Updated

From housing contractors to cleanup companies to casket makers, businesses across the country are being called on to help rebuild the Gulf Coast in the devastating wake of Hurricane Katrina (search) — and billions of dollars of federal funds are waiting for them.

A wide range of companies said they are starting to receive requests from government agencies and local communities to start the long-term reconstruction program, one for which Congress has already approved a total of $62 billion.

"We've been concentrating on preparing the infrastructure, logistically, for a long-term cleanup effort," said Bill Geary, general counsel for Clean Harbors (CHLB), a provider of environmental and hazardous waste management services.

The biggest problem in arranging work, some are saying, is that the confusion naturally following a disaster is being compounded by spotty communications on the ground.

"It's just kind of hard to get information on what's happening down there," said Esmeralda Aguilar, a spokeswoman for the umbrella labor group AFL-CIO (search).

The organization has set up centers in Atlanta, Houston, Mobile and Pearl for union laborers, although is not yet at the stage of providing "job bank" services to connect workers to rebuilding efforts.
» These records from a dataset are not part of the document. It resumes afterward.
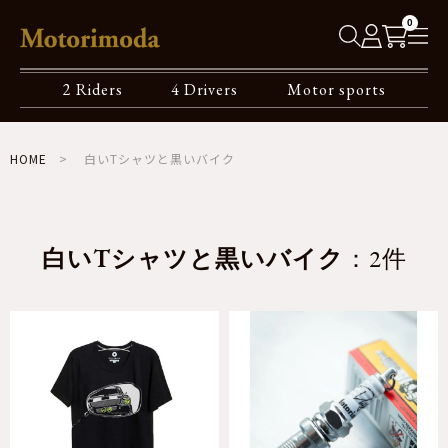
0
2 Riders
4 Drivers
Motor sports
HOME
白いTシャツと黒いバイク
白いTシャツと黒いバイク
：2件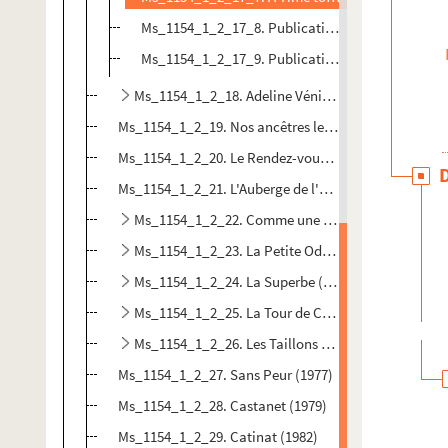
Ms_1154_1_2_17_8. Publication en collection "Le 
Ms_1154_1_2_17_9. Publication au Canada
Ms_1154_1_2_18. Adeline Vénician (1956)
Ms_1154_1_2_19. Nos ancêtres les Gaulois (1958)
Ms_1154_1_2_20. Le Rendez-vous des espérances (19
Ms_1154_1_2_21. L'Auberge de l'Abîme (édition de 196
Ms_1154_1_2_22. Comme une pierre qui tombe (19
Ms_1154_1_2_23. La Petite Odyssée (1965)
Ms_1154_1_2_24. La Superbe (1967)
Ms_1154_1_2_25. La Tour de Constance (1970)
Ms_1154_1_2_26. Les Taillons ou la terreur blanche
Ms_1154_1_2_27. Sans Peur (1977)
Ms_1154_1_2_28. Castanet (1979)
Ms_1154_1_2_29. Catinat (1982)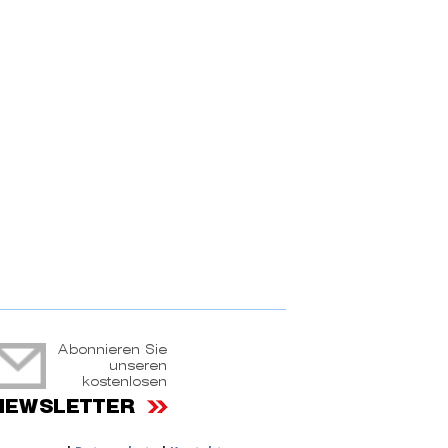
ruchtportal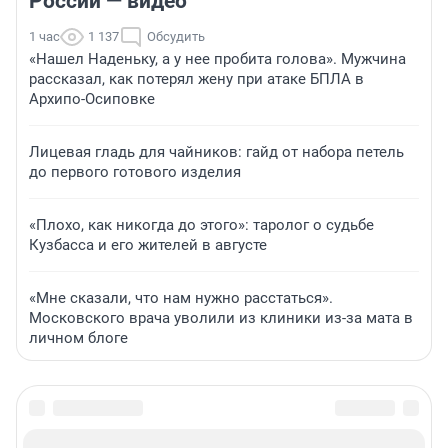
России — видео
1 час
1 137
Обсудить
«Нашел Наденьку, а у нее пробита голова». Мужчина
рассказал, как потерял жену при атаке БПЛА в
Архипо-Осиповке
Лицевая гладь для чайников: гайд от набора петель
до первого готового изделия
«Плохо, как никогда до этого»: таролог о судьбе
Кузбасса и его жителей в августе
«Мне сказали, что нам нужно расстаться».
Московского врача уволили из клиники из-за мата в
личном блоге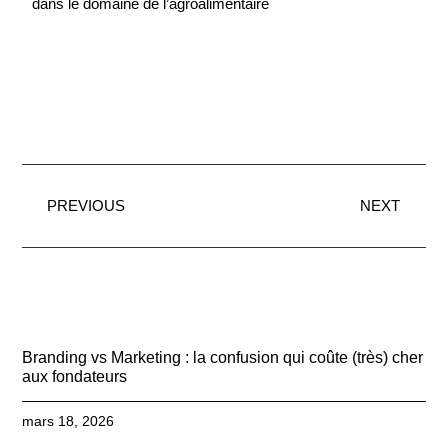
dans le domaine de l’agroalimentaire
PREVIOUS
NEXT
Branding vs Marketing : la confusion qui coûte (très) cher
aux fondateurs
mars 18, 2026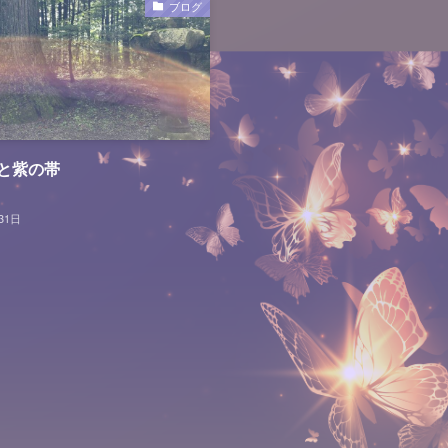
ブログ
と紫の帯
31日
What is clear though is that one way or another demand will rise for almost everything, including housing of any kind.

Sales agent Jeff Ellingson of the Abel RV Center outside Chicago, who sells Thor and Gulfstream trailers and motor homes, reported demand from displaced families, as well as emergency officials and expects dealers will "immediately" place further orders with manufacturers for thousands more trailers and vehicles.

"It's incredible," he said.

Analysts estimate emergency officials may eventually order 50,000 trailers for temporary housing on top of an existing stockpile of 18,000 vehicles.
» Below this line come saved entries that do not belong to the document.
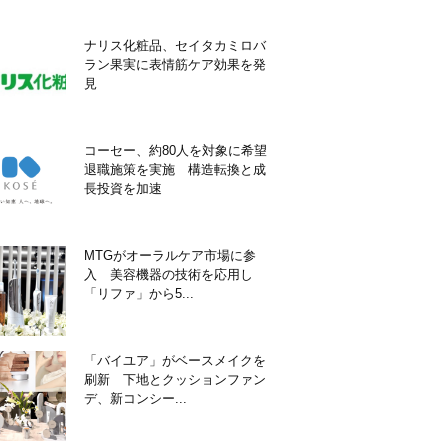
ナリス化粧品、セイタカミロバ
ラン果実に表情筋ケア効果を発
見
コーセー、約80人を対象に希望
退職施策を実施 構造転換と成
長投資を加速
MTGがオーラルケア市場に参
入 美容機器の技術を応用し
「リファ」から5...
「バイユア」がベースメイクを
刷新 下地とクッションファン
デ、新コンシー...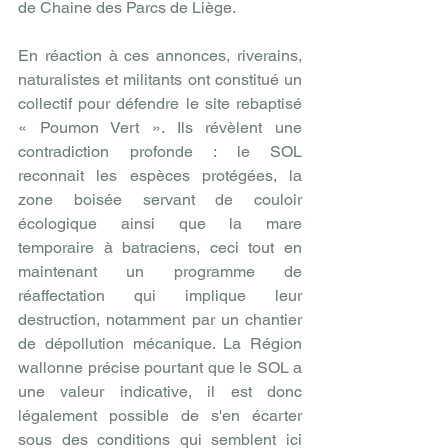
de Chaine des Parcs de Liège.
En réaction à ces annonces, riverains, 
naturalistes et militants ont constitué un 
collectif pour défendre le site rebaptisé 
« Poumon Vert ». Ils révèlent une 
contradiction profonde : le SOL 
reconnait les espèces protégées, la 
zone boisée servant de couloir 
écologique ainsi que la mare 
temporaire à batraciens, ceci tout en 
maintenant un programme de 
réaffectation qui implique leur 
destruction, notamment par un chantier 
de dépollution mécanique. La Région 
wallonne précise pourtant que le SOL a 
une valeur indicative, il est donc 
légalement possible de s'en écarter 
sous des conditions qui semblent ici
Along those same lines, the Shaw Group Inc. (SGR) Thursday said it has won a $100 million, one-year contract from FEMA to supervise housing construction for displaced people. Fluor Corp. said Thursday they won a similar contract.

Others say they are not necessarily seeing big orders yet, but are being asked to lay in supplies now for down the road.

"We've gotten calls from some of the big boxes with request for product so they know we've got it on hand," a spokesman for building products company Eagle Materials Inc. (EXP) said, referring to so called "big-box" retailers with large super- stores.

Housing needs are so severe that Carnival Corp. (CCL) has seen some of its cruise ships pressed into service — for a payment of $192 million — as temporary housing.

"We will not earn any more money from the charter of these three vessels to the government than we would have by operating them according to our post-Katrina plan. However, there is a possibility that we could earn a little bit less," Carnival spokesman Tim Gallagher said.

Unfortunately, the death business always prospers after a disaster.

"I do know that we have been contacted by FEMA and they are looking for supply for caskets. I do not know how many. We have told them that we would work with them," said Wendy Wilson, a vice president at Hillenbrand Industries Inc. (HB).

Another company, Kenyon International Emergency Services, said Wednesday it had been hired by FEMA for body recovery. The company has already supplied a mobile morgue and has sent 50 workers to the affected region. Kenyon is a unit of Service Corp. International (SCI).